Sandor Weöres pare una specie di Lord Jim della letteratura ungherese, un uomo
animato da una curiosità oceanica – e da una equivalente inquietudine. Nei suoi
versi, Weöres è sempre spiazzante: a volte adotta i toni di un filosofo stoico
tardoantico – nel suggestivo Terra sigillata –, a volte arma di immagini un
concetto, altre volte sorprende con bucoliche tenerezze. Le sue invettive contro
l’ardore bellico che anima l’uomo prendono la via della profezia più che del
pragmatismo; in Ore difficili, ad esempio, la lotta ha il nitore della ricerca
ascetica, la predilezione per la vita spirituale.
Nato nel 1913 a Szombathely, in Ungheria – il padre era un ussaro – Weöres ha
studiato legge, poi geografia, infine filosofia; ha esordito con rapace
precocità, pubblicando le prime poesie a quattordici anni, segno di una stimmate
interiore. Ha viaggiato – e vissuto – nelle Filippine, in Vietnam, in India, in
Italia; poeta dal cuore apolide, apolitico per estro, ha ingaggiato un
versificare che stringe l’assoluto, che fa lo scalpo alla Storia. Durante la
Seconda guerra, fu obbligato ai lavori forzati; rifiutò i diktat del “realismo
socialista” rifugiandosi in una poesia totale, capace di risvegliare dal torpore
i miti, altrimenti assiderati dalla “Repubblica Popolare”. Tra il 1949 e il 1964
la sua poesia fu considerata sgradita, ostile al suo Paese. Gli fu utile la
pratica del tradurre: trascinò nella sua lingua l’opera di Dante, di Petrarca e
di Leopardi; ha consegnato una versione sgargiante del Daodejing, molto letta
ancora oggi, e dell’Epopea di Gilgamesh. Sentì una certa sintonia con Thomas S.
Eliot, di cui tradusse La terra desolata. Per un po’, fu libraio, a Budapest.

__RICHIESTE__
**1)** Riassumi in due frasi il brano su Sandor Weöres.
**2)** Trasforma in un elenco puntato il paragrafo del brano su Weöres che comincia con "Nato nel 1913 a Szombathely", mantenendone i fatti principali.

__DATI FORNITI__
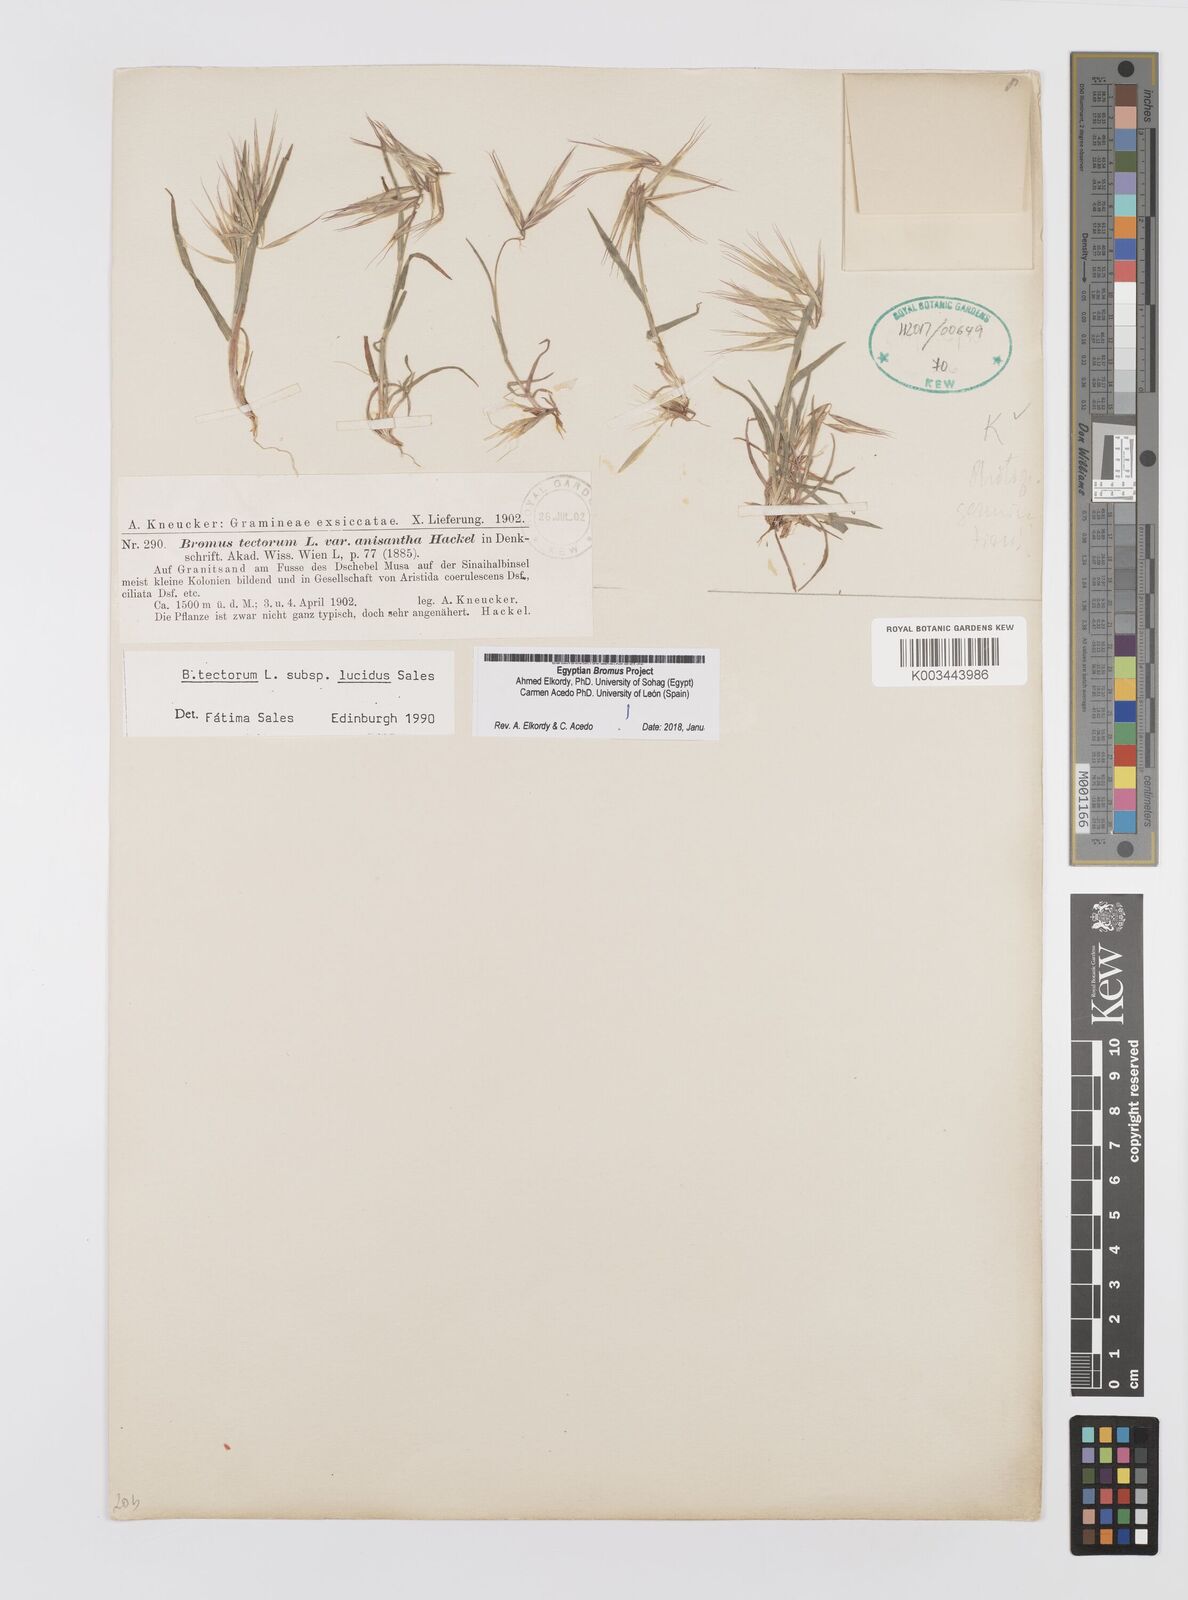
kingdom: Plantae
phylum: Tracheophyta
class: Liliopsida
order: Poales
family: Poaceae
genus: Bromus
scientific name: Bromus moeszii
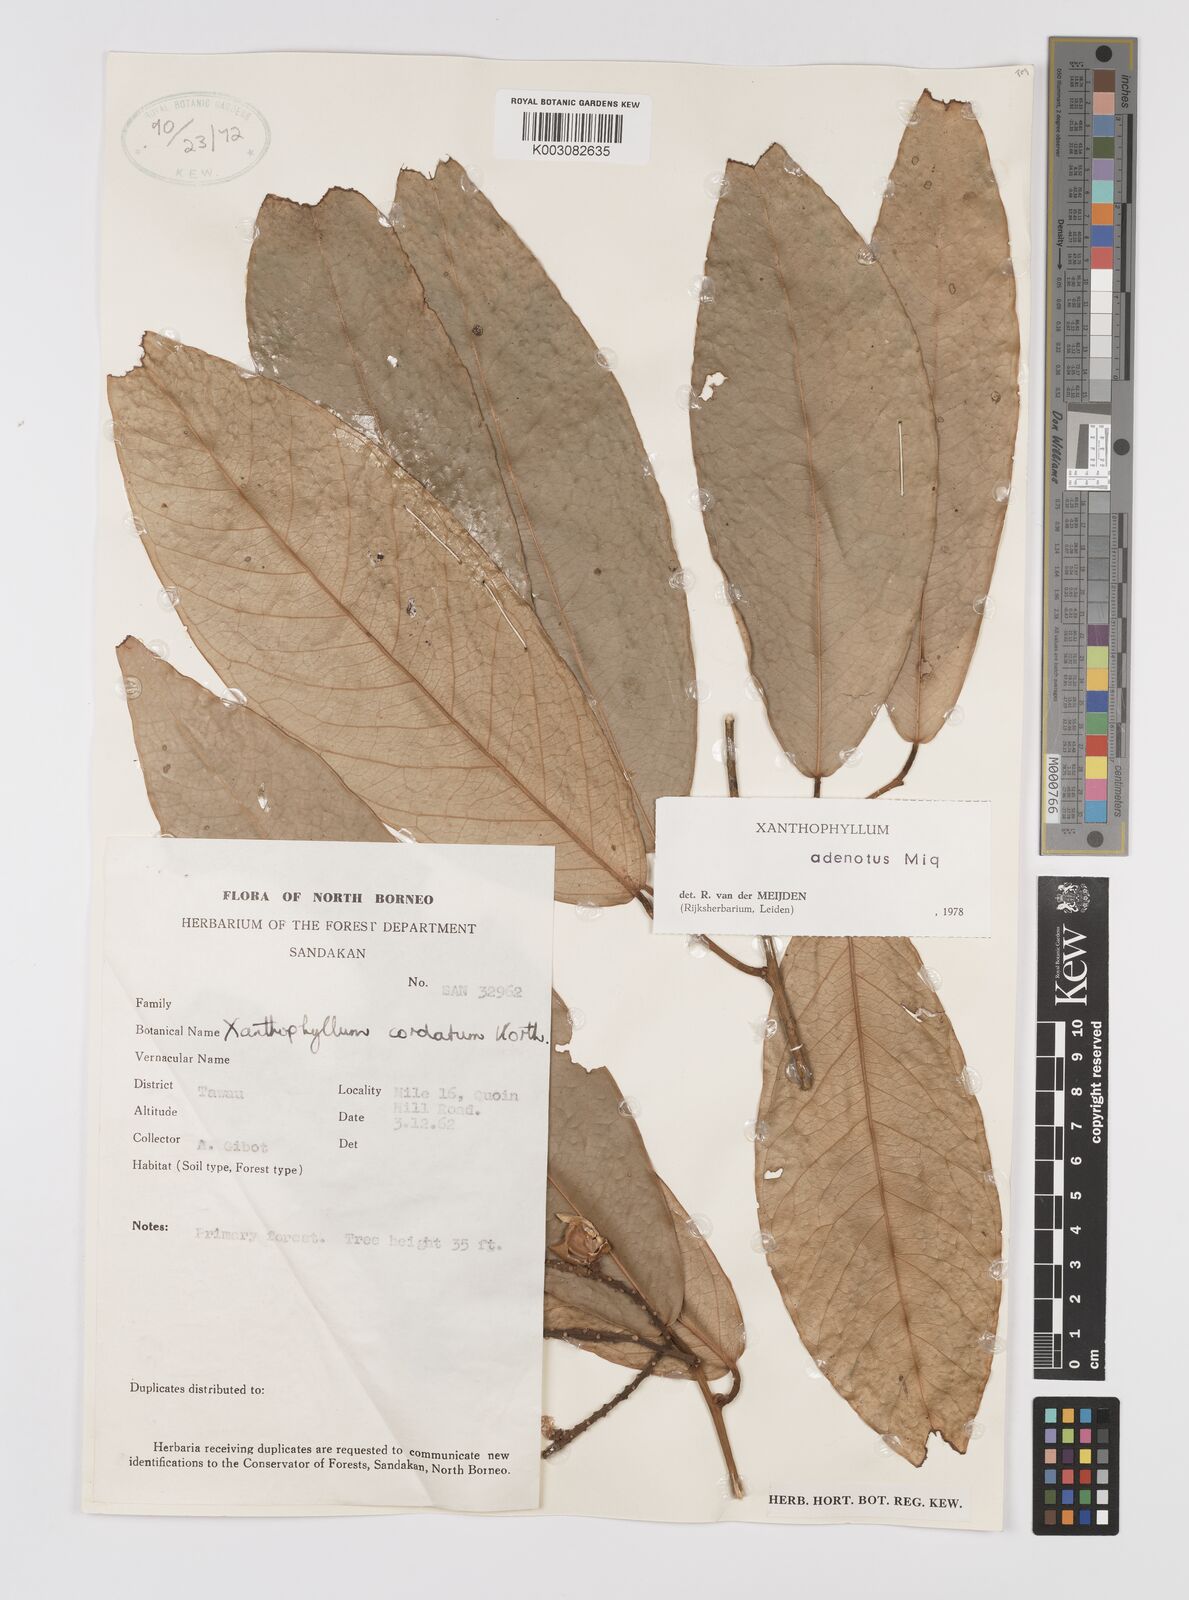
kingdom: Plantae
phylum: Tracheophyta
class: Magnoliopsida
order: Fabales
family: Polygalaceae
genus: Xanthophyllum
--
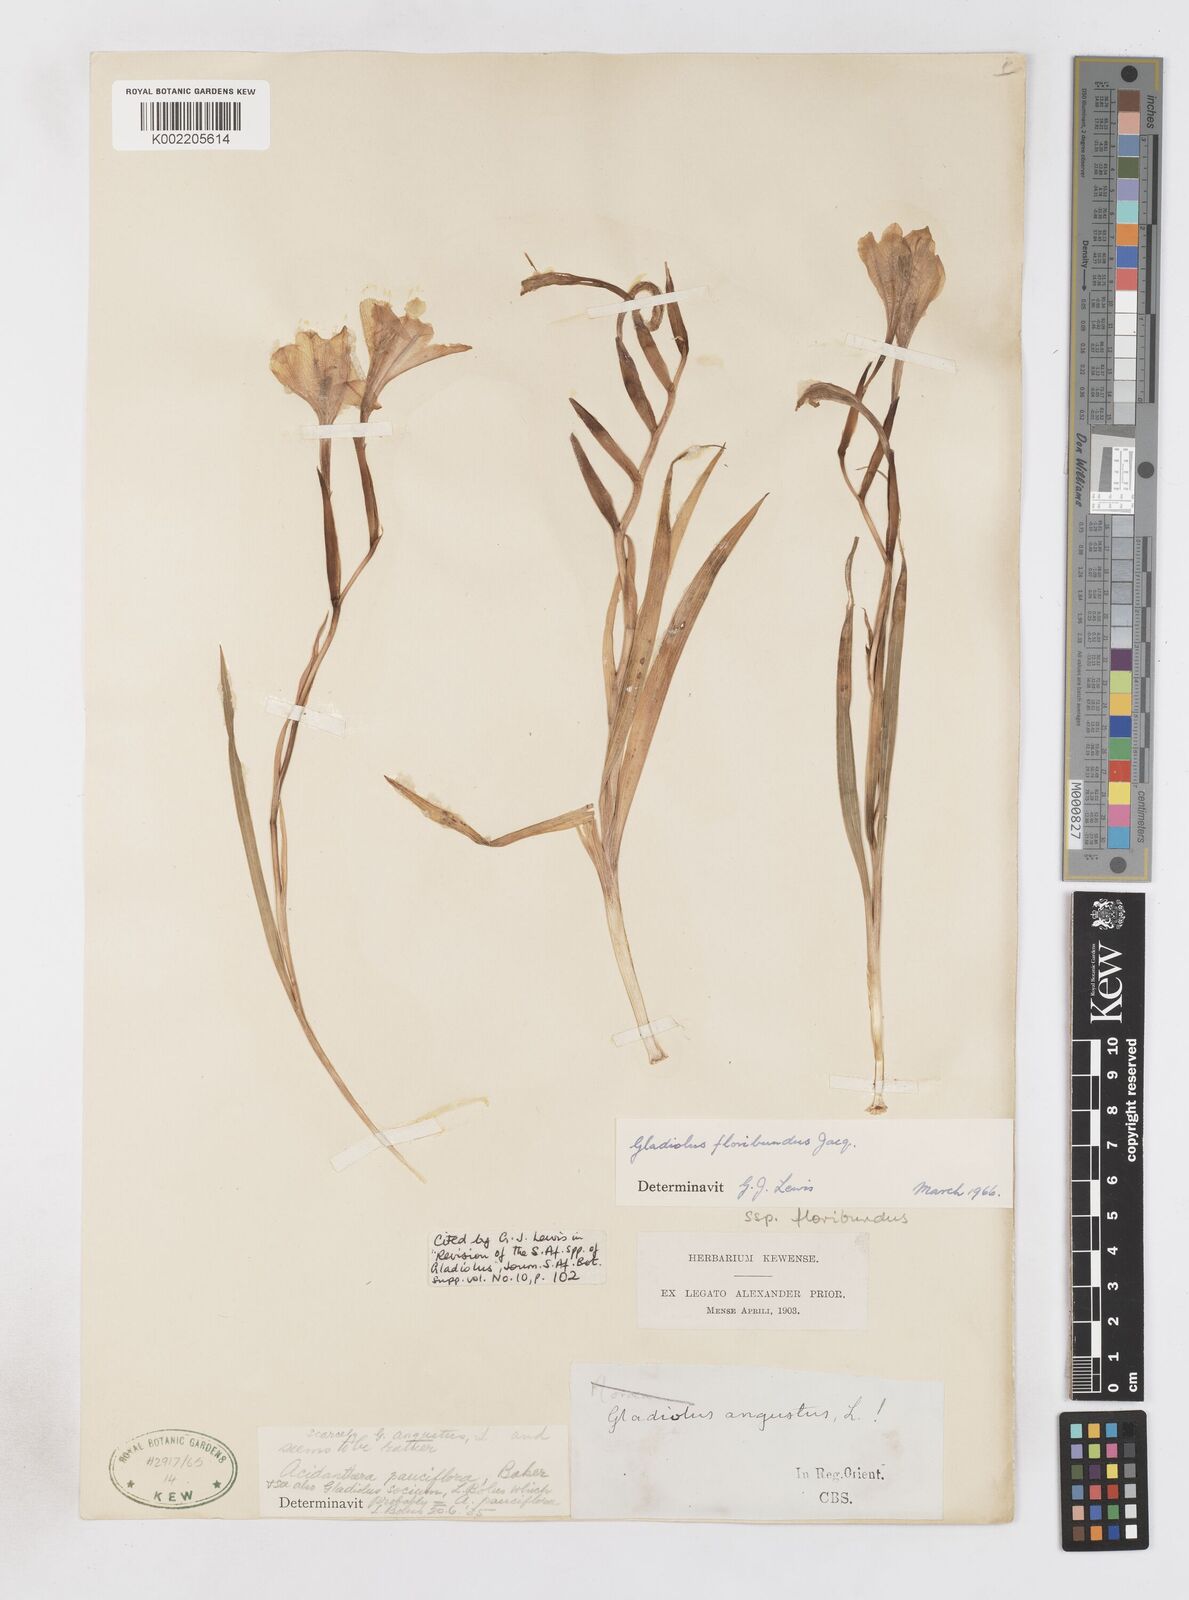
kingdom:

__RISPOSTE SCRITTE__
**1)** Sandor Weöres, nato nel 1913 a Szombathely, è un poeta ungherese dai versi spiazzanti, che passano dai toni di un filosofo stoico alle tenerezze bucoliche e combattono l'ardore bellico con accenti profetici. Costretto ai lavori forzati durante la Seconda guerra, rifiutò il "realismo socialista", vide la sua poesia considerata sgradita tra il 1949 e il 1964 e tradusse in ungherese, tra gli altri, Dante, Petrarca, Leopardi, il Daodejing e La terra desolata di Eliot.

**2)**
- Nasce nel 1913 a Szombathely, in Ungheria, figlio di un ussaro.
- Studia legge, poi geografia, infine filosofia.
- Pubblica le prime poesie a quattordici anni.
- Viaggia e vive nelle Filippine, in Vietnam, in India e in Italia.
- Durante la Seconda guerra è obbligato ai lavori forzati.
- Rifiuta i diktat del "realismo socialista" e si rifugia in una poesia totale.
- Tra il 1949 e il 1964 la sua poesia è considerata sgradita, ostile al suo Paese.
- Traduce in ungherese Dante, Petrarca, Leopardi, il Daodejing, l'Epopea di Gilgamesh e La terra desolata di Thomas S. Eliot.
- Per un periodo fa il libraio a Budapest.